It was just an accident.
Accident: an unfortunate event resulting especially from carelessness or ignorance
It’s been several weeks since the terrible tragedy occurred in Savar, Bangladesh.
The numbers rose steadily as the days passed. As it stands today, the death toll has climbed to 1,127. The rescue workers have reached the basement, where they are almost certain that no more victims are to be recovered.
Over 1,000 bodies.
The factory workers saw the cracks in the building, reported those cracks, and were sent right back to work, assured that the building was safe. Hours later, the building collapsed. It was not safe. It may have been an accident, but it could have been prevented. As a result of this negligence, nine individuals were arrested on various grounds of violating safety procedures, both for the building and the factory workers. This particular building collapse is one of the greatest Bangladesh has seen in recent years.

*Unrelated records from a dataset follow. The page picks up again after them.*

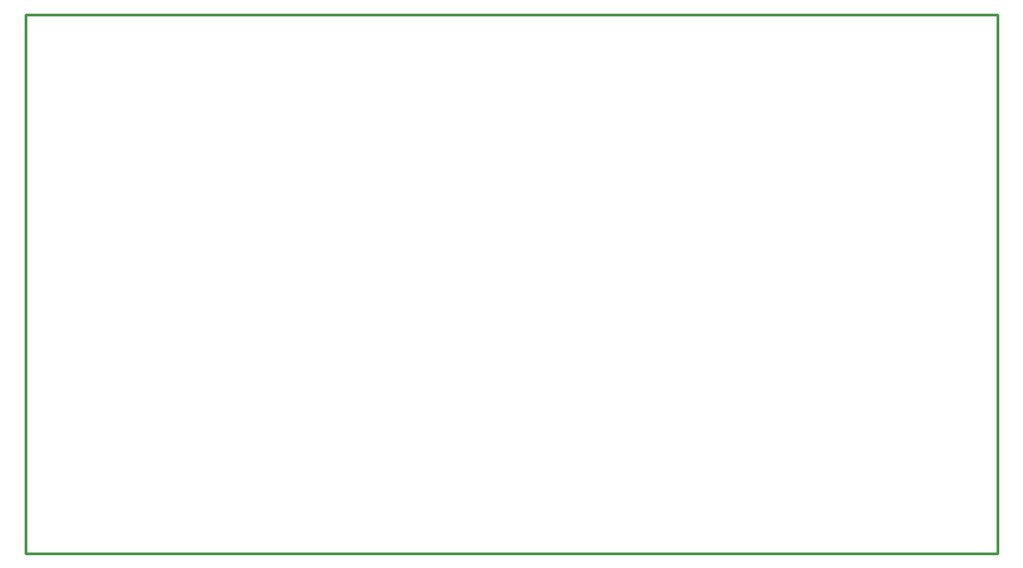
<source format=gko>
G04 Layer: BoardOutlineLayer*
G04 EasyEDA Pro v2.2.34.8, 2025-02-09 20:03:56*
G04 Gerber Generator version 0.3*
G04 Scale: 100 percent, Rotated: No, Reflected: No*
G04 Dimensions in millimeters*
G04 Leading zeros omitted, absolute positions, 4 integers and 5 decimals*
%FSLAX45Y45*%
%MOMM*%
%ADD10C,0.254*%
G75*


G04 Rect Start*
G54D10*
G01X0Y0D02*
G01X0Y5000000D01*
G01X9025400Y5000000D01*
G01X9025400Y0D01*
G01X0Y0D01*
G04 Rect End*

M02*


</source>
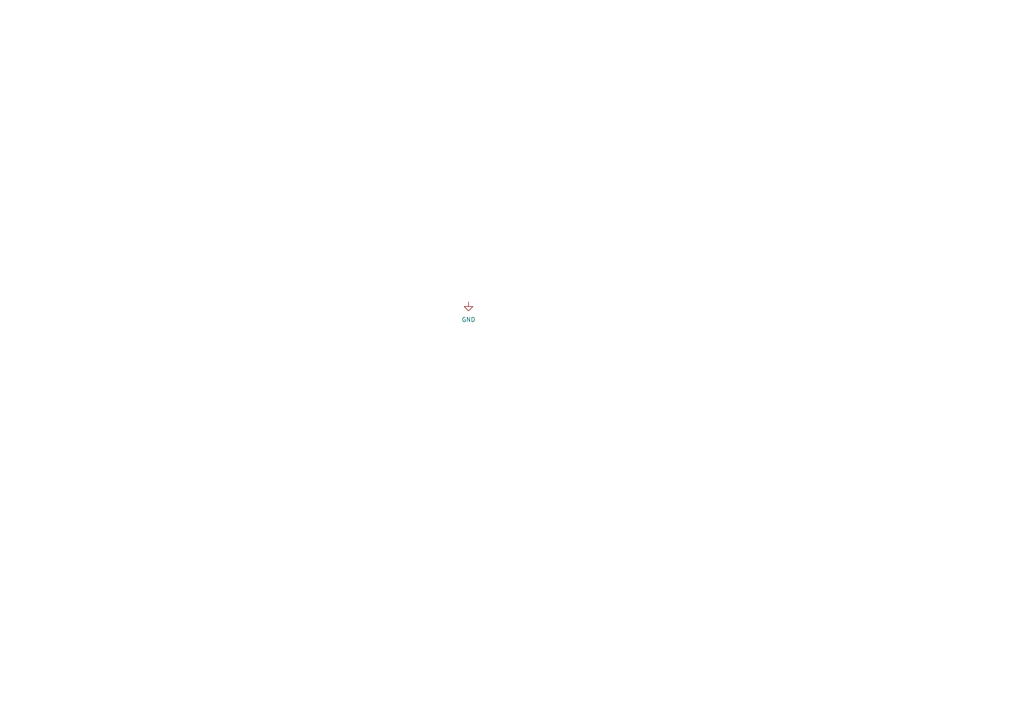
<source format=kicad_sch>
(kicad_sch
	(version 20250114)
	(generator "eeschema")
	(generator_version "9.0")
	(uuid "a563712f-9126-4fb5-81d7-35c02d8152f9")
	(paper "A4")
	
	(symbol
		(lib_id "power:GND")
		(at 135.89 87.63 0)
		(unit 1)
		(exclude_from_sim no)
		(in_bom yes)
		(on_board yes)
		(dnp no)
		(fields_autoplaced yes)
		(uuid "913e2d3b-befb-4507-a832-a53cdb0d7da1")
		(property "Reference" "#PWR01"
			(at 135.89 93.98 0)
			(effects
				(font
					(size 1.27 1.27)
				)
				(hide yes)
			)
		)
		(property "Value" "GND"
			(at 135.89 92.71 0)
			(effects
				(font
					(size 1.27 1.27)
				)
			)
		)
		(property "Footprint" ""
			(at 135.89 87.63 0)
			(effects
				(font
					(size 1.27 1.27)
				)
				(hide yes)
			)
		)
		(property "Datasheet" ""
			(at 135.89 87.63 0)
			(effects
				(font
					(size 1.27 1.27)
				)
				(hide yes)
			)
		)
		(property "Description" "Power symbol creates a global label with name \"GND\" , ground"
			(at 135.89 87.63 0)
			(effects
				(font
					(size 1.27 1.27)
				)
				(hide yes)
			)
		)
		(pin "1"
			(uuid "9bfa4595-813b-4e1c-a390-07c6a4bb0566")
		)
		(instances
			(project ""
				(path "/a563712f-9126-4fb5-81d7-35c02d8152f9"
					(reference "#PWR01")
					(unit 1)
				)
			)
		)
	)
	(sheet_instances
		(path "/"
			(page "1")
		)
	)
	(embedded_fonts no)
)

</source>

The shocking severity of this tragedy has brought into sharper focus the need for Western clothing brands to make great changes to their involvement in the factories that produce their garments. What does this industry look like for the average garment worker in Bangladesh?
Those men and women and hundreds of thousands of others (even children) were earning maybe $38 a month making garments. With unstable work conditions and wages so sparse, it would seem that the money brought into Bangladesh through the factories is given a higher priority than the safety and wellbeing of their employees. The money brought into Bangladesh through these factories provides roughly 80% of the country’s infrastructure. An estimated 4 million people work in the various garment factories in Bangladesh under conditions that Pope Francis would compare to slave labor. It will take billions of dollars and several years for improvements to be made in the garment factories.

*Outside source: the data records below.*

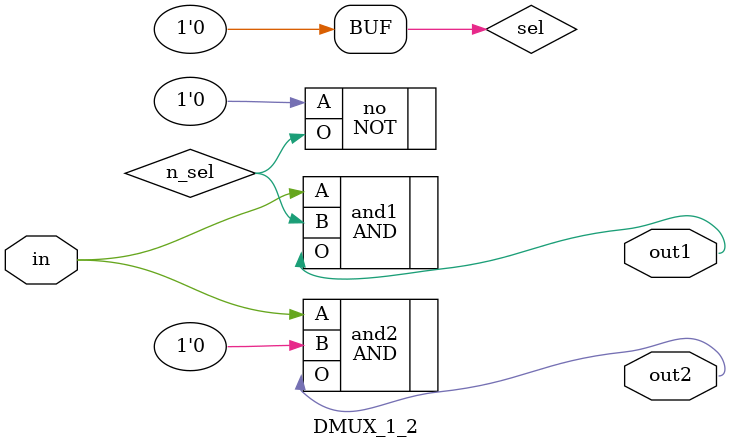
<source format=v>


module DMUX_1_2(
in,
// sel,
out1,
out2
);

input in;

output out1;
output out2;

reg sel;

initial
begin
sel = 0;
end

wire n_sel;


NOT no(.A(sel),.O(n_sel));
AND and1(.A(in),.B(n_sel),.O(out1));
AND and2(.A(in),.B(sel),.O(out2));




endmodule









</source>
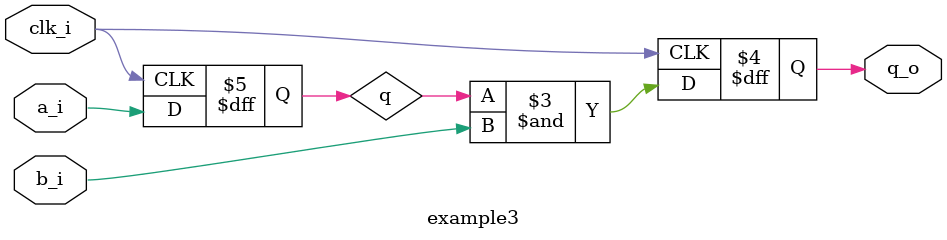
<source format=sv>
module example3(
  input  logic clk_i,
  input  logic a_i,
  input  logic b_i,
  output logic q_o
);
  logic q;

  always @(posedge clk_i) begin
    q   =     a_i;
  end

  always @(posedge clk_i) begin
    q_o = q & b_i;
  end
endmodule

</source>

But there is hope. H&M and Zara, two popular clothing retailers are working towards signing an accord that will improve the working conditions of the factories where their clothing items are manufactured. After the tragic incident in Bangadesh, many factory workers went on a rampage, actively showing their desire for someone, somewhere to do something about the factory working conditions. It seems now that these companies are taking the appropriate initiative to provide safer work conditions and a more sustainable income.
While it was an accident that could have been prevented, I can be thankful that now, three weeks later, positive changes seem to be on the way for garment workers in Bangladesh. I hope that the individuals responsible for this are given the justice they rightly deserve, and I pray that this tragedy never happens again.